Capítulo 4

50 tons de clichês +1

No segundo dia após a internação, um senhor careca, fofo e de olhos gentis foi trazido para dividir o quarto de Noah. Ele se apresentou como Elias, e sua presença, apesar da fragilidade aparente, irradiava uma calma surpreendente.

Naquela tarde, enquanto eu estava sentada ao lado de Noah, com o coração apertado, Elias tossiu levemente e me olhou com um sorriso sereno.

– É difícil, minha jovem, ver quem amamos assim. (ele disse, a voz rouca e ao mesmo tempo reconfortante)

– É a pior dor que já senti. (confessei, as lágrimas voltando a marejar meus olhos) 

Clichê número 17: “A dor da possível perda é desesperadoramente insuportável”.

Elias suspirou, um brilho nostálgico em seus olhos. – Eu entendo. Perdi minha amada Val há alguns anos. Vivemos uma linda história de amor, daquelas que parecem ter saído de um livro. Enfrentamos muitas tempestades juntos, mas nosso amor e o nosso propósito nos manteve e sempre foi nosso farol.

Ao longo dos dias que se seguiram, Elias compartilhou comigo sua história com Valéria. Falou de como se conheceram jovens, dos sonhos que construíram juntos, das dificuldades que superaram lado a lado e da profunda conexão que os unia. Sua voz se enchia de ternura ao descrever a força e a beleza do amor que compartilharam, mesmo diante da dor da perda. 

Clichê número 18: “Uma história de amor para reacender a esperança”.

Enquanto ouvia Elias, eu comecei a ver minha própria situação sob uma nova perspectiva. O amor que eu sentia por Noah era real, forte, capaz de superar obstáculos. O medo de perdê-lo era paralisante, mas a lembrança do nosso primeiro encontro, dos nossos risos e dos nossos planos para o futuro me dava um fio de esperança. 
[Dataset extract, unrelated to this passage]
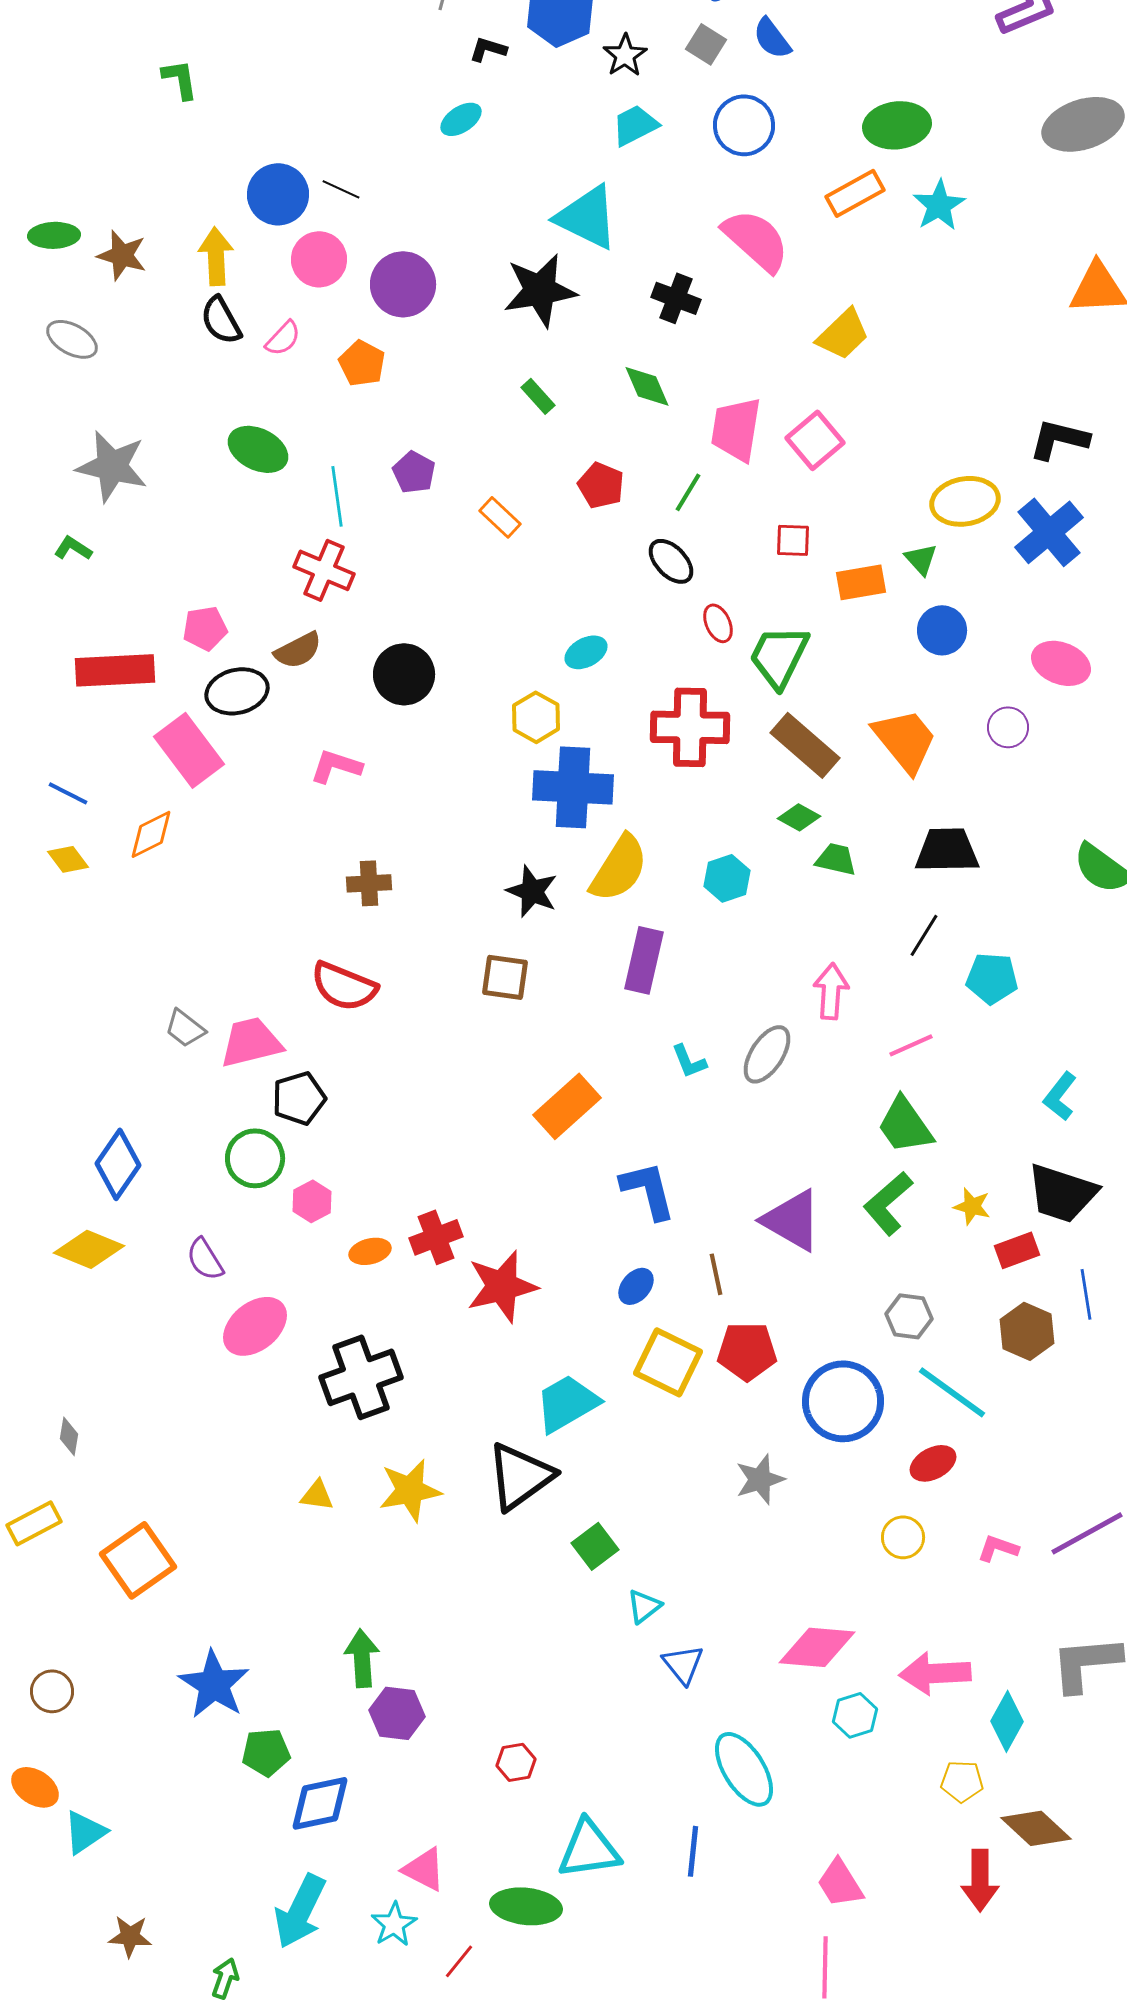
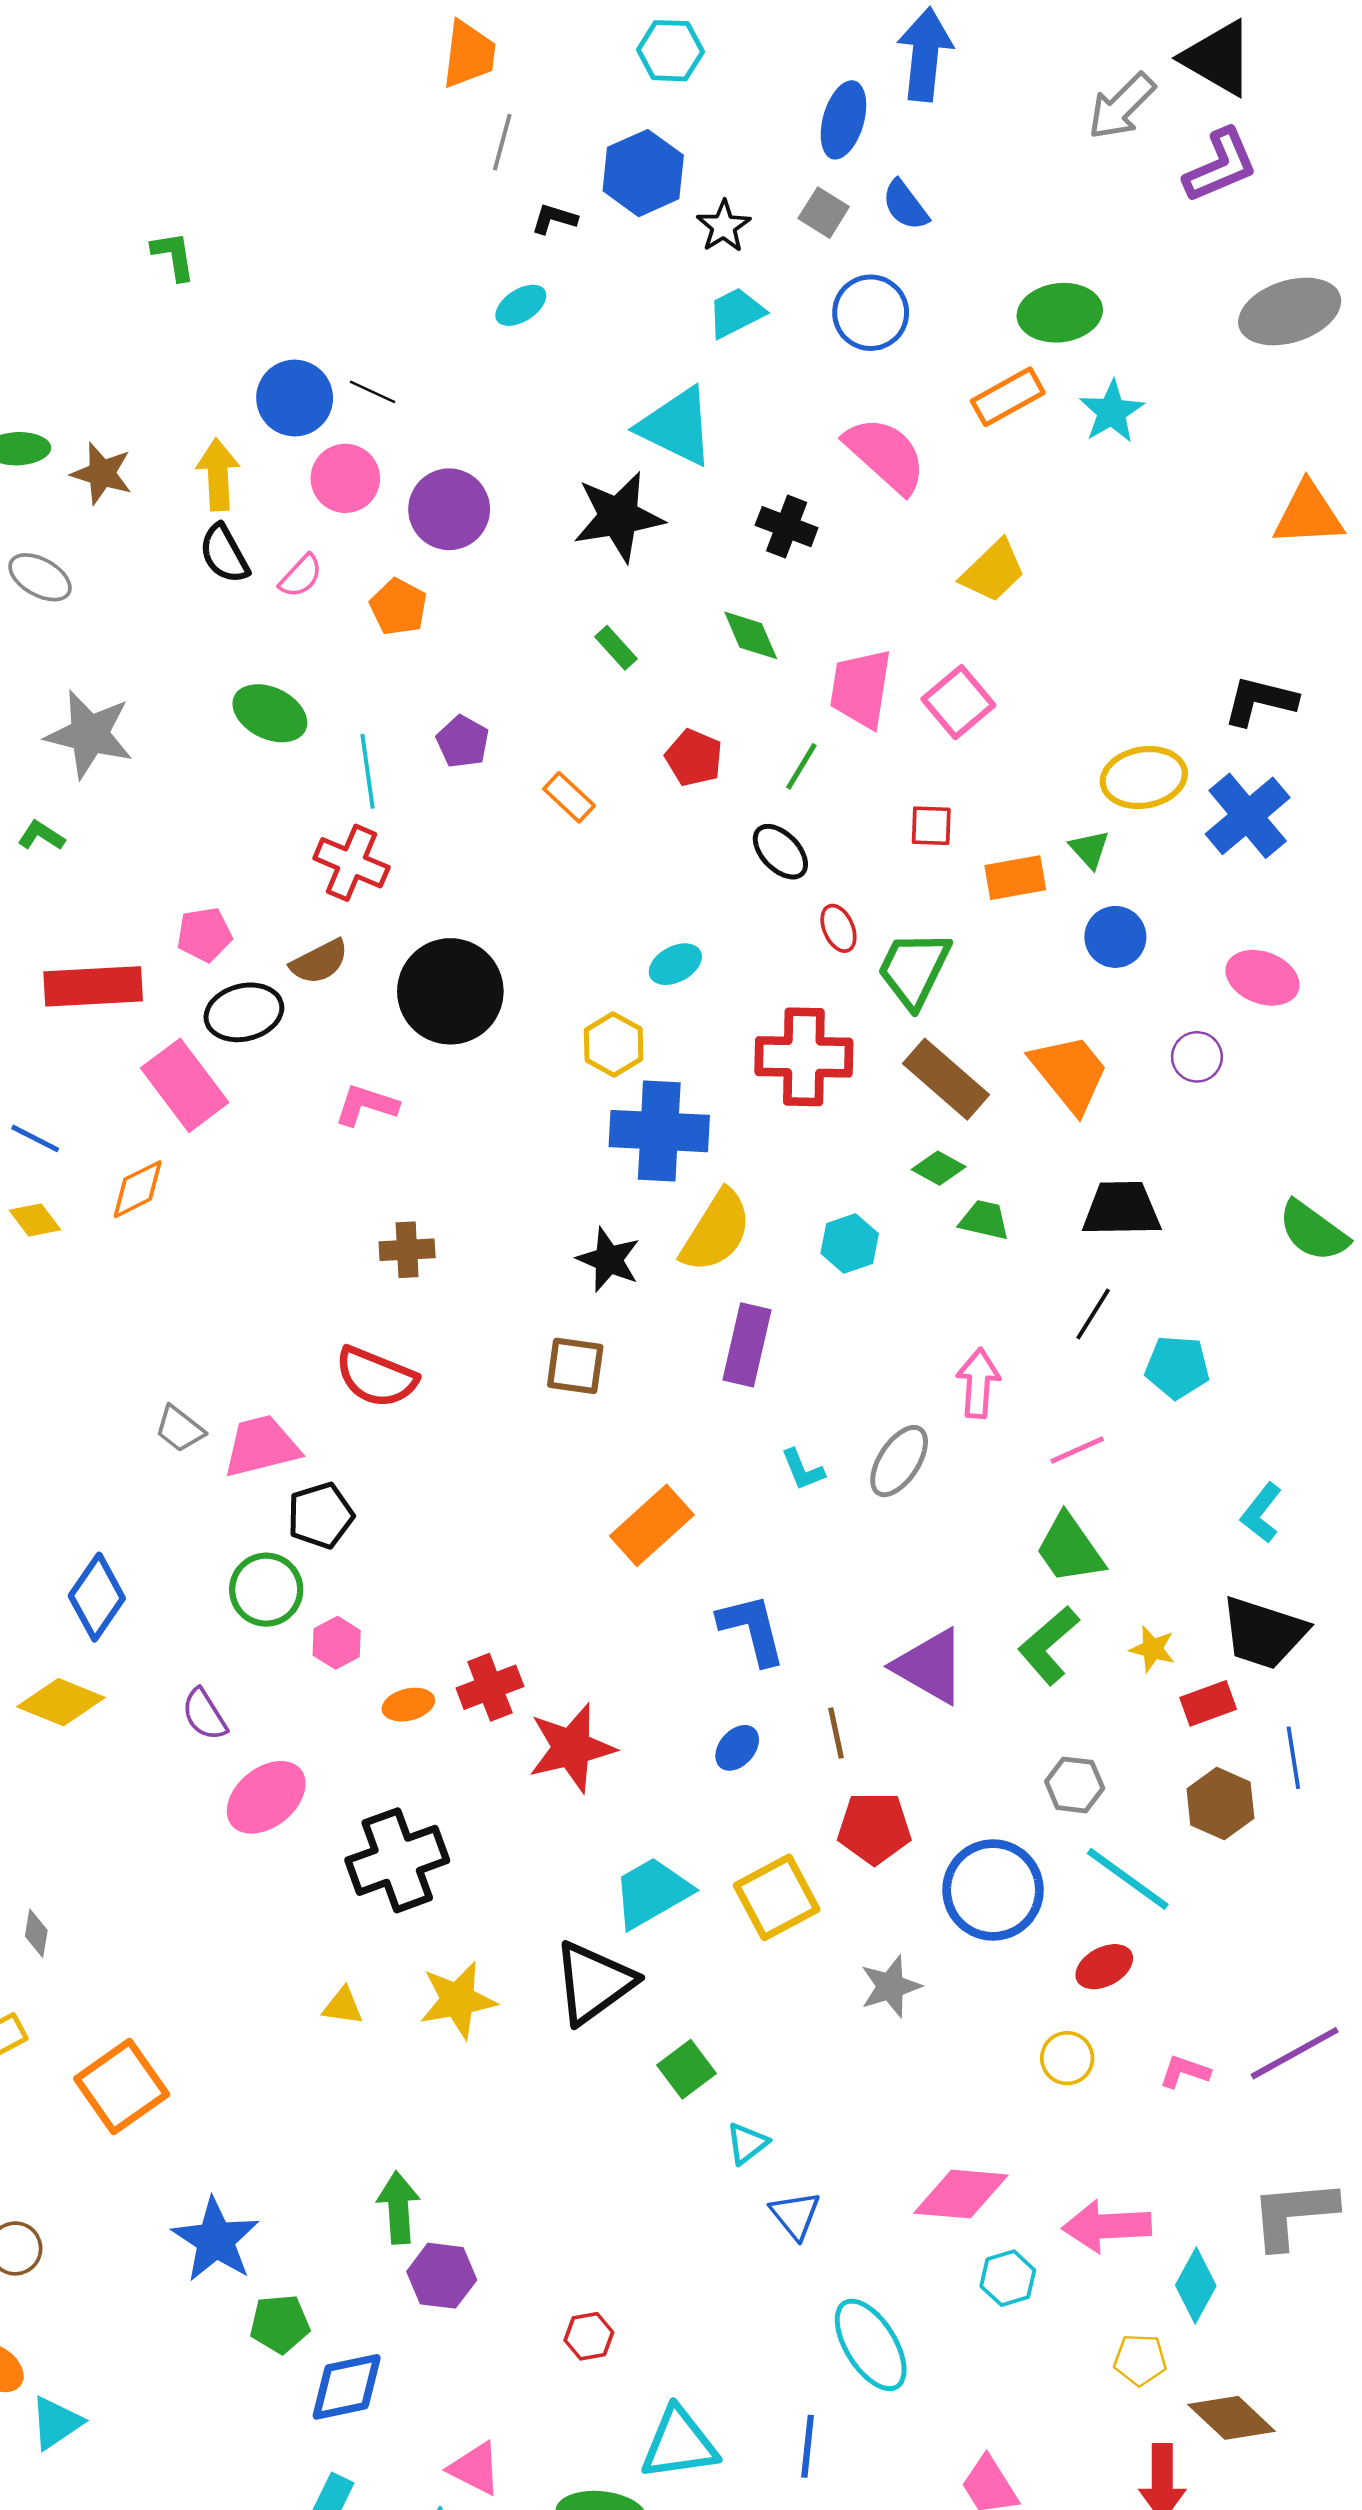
black circle: (404, 674) -> (450, 991), size x1.4
yellow square: (668, 1362) -> (777, 1897), moved, turned 36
Clichê número 19: “A esperança renascendo em meio ao sofrimento”.

Os dias se transformavam em semanas, e Noah permanecia em seu sono profundo. A angústia em meu peito crescia a cada instante. Eu me pegava pensando em um mundo sem ele, e a ideia me aterrorizava. Minha história parecia se misturar com a de Elias, o medo da perda iminente pairando sobre nós dois. 

Clichê número 20: “O medo da perda unindo corações em sofrimento”.

Um dia, Elias me chamou para perto de sua cama. Ele estava mais fraco, mas seus olhos brilhavam com uma intensidade especial.

– Clara (ele disse, sua voz um sussurro suave) – Há uma história de amor ainda maior que a minha e a de Valéria. Uma história que transcende a vida e a morte, o sofrimento e a dor.

Ele então começou a me falar sobre Jesus. Contou-me sobre o sacrifício Dele por amor à humanidade, sobre a Sua morte na cruz para nos dar a salvação e a vida eterna, sobre o Seu amor incondicional e a esperança que Ele oferece a todos que Nele creem. 

Clichê número 21: “A mais linda história de amor de todos os tempos”.

Enquanto Elias falava, suas palavras penetravam meu coração como um bálsamo. Pela primeira vez em semanas, senti um raio de paz em meio à tempestade. A história de Jesus era uma história de entrega total, de um amor tão profundo que se dispôs a dar a própria vida. E essa entrega, essa rendição a um amor maior, me trouxe um alívio inesperado.